Dries Van Langenhove, Tom Van Grieken et Steven Creyelman à la Chambre.Image BELGA

Avec le Chinagate, le rapprochement prudent entre le Vlaams Belang et la N-VA est au point mort – du moins temporairement. Il semble également y avoir de fortes chances que les faiseurs d’opinion et les entrepreneurs de droite qui critiquent le cordon expriment désormais davantage de réserves à l’égard du Vlaams Belang. L’image du Vlaams Belang en tant que parti « extrêmement normal », soigneusement construite par Van Grieken, est en lambeaux.

Quoi qu’il en soit, on peut conclure que Van Grieken n’a jamais osé assainir complètement son parti. Après la victoire électorale de 2019, il semblait avoir l’opportunité de le faire. Par exemple, Frank Creyelman était une figure sombre du passé, mais il a pu rester actif en tant que leader du VB à Malines ces dernières années. Dewinter est également resté hors de danger, même s’il est entré en conflit il y a des années, notamment à cause de contacts présumés avec la Chine ou d’une visite au dirigeant syrien Assad. Pendant la crise du coronavirus, Dewinter a distribué des milliers de masques, qu’il s’est procuré grâce à ses contacts chinois.

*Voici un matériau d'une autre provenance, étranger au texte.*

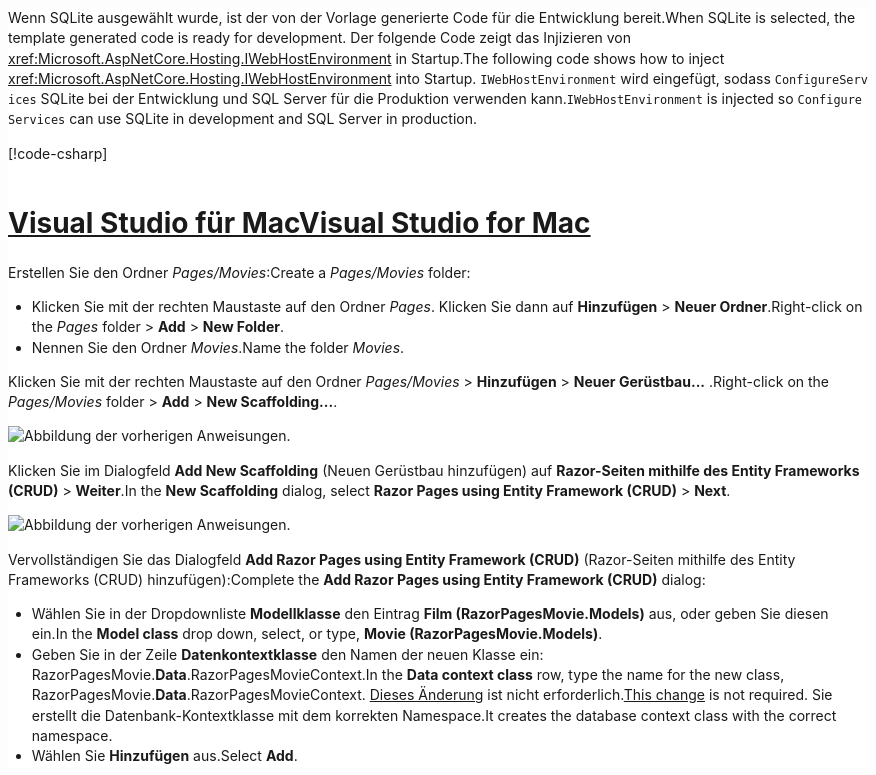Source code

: <span data-ttu-id="1dcf1-387">Wenn SQLite ausgewählt wurde, ist der von der Vorlage generierte Code für die Entwicklung bereit.</span><span class="sxs-lookup"><span data-stu-id="1dcf1-387">When SQLite is selected, the template generated code is ready for development.</span></span> <span data-ttu-id="1dcf1-388">Der folgende Code zeigt das Injizieren von <xref:Microsoft.AspNetCore.Hosting.IWebHostEnvironment> in Startup.</span><span class="sxs-lookup"><span data-stu-id="1dcf1-388">The following code shows how to inject <xref:Microsoft.AspNetCore.Hosting.IWebHostEnvironment> into Startup.</span></span> <span data-ttu-id="1dcf1-389">`IWebHostEnvironment` wird eingefügt, sodass `ConfigureServices` SQLite bei der Entwicklung und SQL Server für die Produktion verwenden kann.</span><span class="sxs-lookup"><span data-stu-id="1dcf1-389">`IWebHostEnvironment` is injected so `ConfigureServices` can use SQLite in development and SQL Server in production.</span></span>

[!code-csharp[](~/includes/RP/code/StartupDevProd.cs?name=snippet&highlight=5,10,14)]

# <a name="visual-studio-for-mac"></a>[<span data-ttu-id="1dcf1-390">Visual Studio für Mac</span><span class="sxs-lookup"><span data-stu-id="1dcf1-390">Visual Studio for Mac</span></span>](#tab/visual-studio-mac)

<span data-ttu-id="1dcf1-391">Erstellen Sie den Ordner *Pages/Movies*:</span><span class="sxs-lookup"><span data-stu-id="1dcf1-391">Create a *Pages/Movies* folder:</span></span>

* <span data-ttu-id="1dcf1-392">Klicken Sie mit der rechten Maustaste auf den Ordner *Pages*. Klicken Sie dann auf **Hinzufügen** > **Neuer Ordner**.</span><span class="sxs-lookup"><span data-stu-id="1dcf1-392">Right-click on the *Pages* folder > **Add** > **New Folder**.</span></span>
* <span data-ttu-id="1dcf1-393">Nennen Sie den Ordner *Movies*.</span><span class="sxs-lookup"><span data-stu-id="1dcf1-393">Name the folder *Movies*.</span></span>

<span data-ttu-id="1dcf1-394">Klicken Sie mit der rechten Maustaste auf den Ordner *Pages/Movies* > **Hinzufügen** > **Neuer Gerüstbau...** .</span><span class="sxs-lookup"><span data-stu-id="1dcf1-394">Right-click on the *Pages/Movies* folder > **Add** > **New Scaffolding...**.</span></span>

![Abbildung der vorherigen Anweisungen.](model/_static/scaMac.png)

<span data-ttu-id="1dcf1-396">Klicken Sie im Dialogfeld **Add New Scaffolding** (Neuen Gerüstbau hinzufügen) auf **Razor-Seiten mithilfe des Entity Frameworks (CRUD)** > **Weiter**.</span><span class="sxs-lookup"><span data-stu-id="1dcf1-396">In the **New Scaffolding** dialog, select **Razor Pages using Entity Framework (CRUD)** > **Next**.</span></span>

![Abbildung der vorherigen Anweisungen.](model/_static/add_scaffoldMac.png)

<span data-ttu-id="1dcf1-398">Vervollständigen Sie das Dialogfeld **Add Razor Pages using Entity Framework (CRUD)** (Razor-Seiten mithilfe des Entity Frameworks (CRUD) hinzufügen):</span><span class="sxs-lookup"><span data-stu-id="1dcf1-398">Complete the **Add Razor Pages using Entity Framework (CRUD)** dialog:</span></span>

* <span data-ttu-id="1dcf1-399">Wählen Sie in der Dropdownliste **Modellklasse** den Eintrag **Film (RazorPagesMovie.Models)** aus, oder geben Sie diesen ein.</span><span class="sxs-lookup"><span data-stu-id="1dcf1-399">In the **Model class** drop down, select, or type, **Movie (RazorPagesMovie.Models)**.</span></span>
* <span data-ttu-id="1dcf1-400">Geben Sie in der Zeile **Datenkontextklasse** den Namen der neuen Klasse ein: RazorPagesMovie.**Data**.RazorPagesMovieContext.</span><span class="sxs-lookup"><span data-stu-id="1dcf1-400">In the **Data context class** row, type the name for the new class, RazorPagesMovie.**Data**.RazorPagesMovieContext.</span></span> <span data-ttu-id="1dcf1-401">[Dieses Änderung](https://developercommunity.visualstudio.com/content/problem/652166/aspnet-core-ef-scaffolder-uses-incorrect-namespace.html) ist nicht erforderlich.</span><span class="sxs-lookup"><span data-stu-id="1dcf1-401">[This change](https://developercommunity.visualstudio.com/content/problem/652166/aspnet-core-ef-scaffolder-uses-incorrect-namespace.html) is not required.</span></span> <span data-ttu-id="1dcf1-402">Sie erstellt die Datenbank-Kontextklasse mit dem korrekten Namespace.</span><span class="sxs-lookup"><span data-stu-id="1dcf1-402">It creates the database context class with the correct namespace.</span></span>
* <span data-ttu-id="1dcf1-403">Wählen Sie **Hinzufügen** aus.</span><span class="sxs-lookup"><span data-stu-id="1dcf1-403">Select **Add**.</span></span>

Et malgré la pression extérieure, Van Grieken a retenu cette semaine Steven Creyelman comme président du comité des achats de l’armée. Pour le député Kris Verduyckt (Vooruit), une position intenable. « Nous demandons aux employés de la Chambre de ne pas installer Tiktok sur leurs téléphones portables par crainte de fuites de données vers la Chine, mais le président de la commission des achats de l’armée pourrait être impliqué dans une enquête sur l’espionnage chinois ? Ce n’était pas possible.

La question de savoir si le Vlaams Belang financera le Chinagate sur le plan électoral reste un point d’interrogation. Les enquêtes précédentes sur les voyages à l’étranger du clan autour de Dewinter et de Frank Creyelman ont toujours suscité un haussement d’épaules de la part des électeurs. Ce qui semble certain : la plainte classique du Vlaams Belang contre l’escalade du scandale au sein des partis administratifs traditionnels semble soudain beaucoup moins puissante.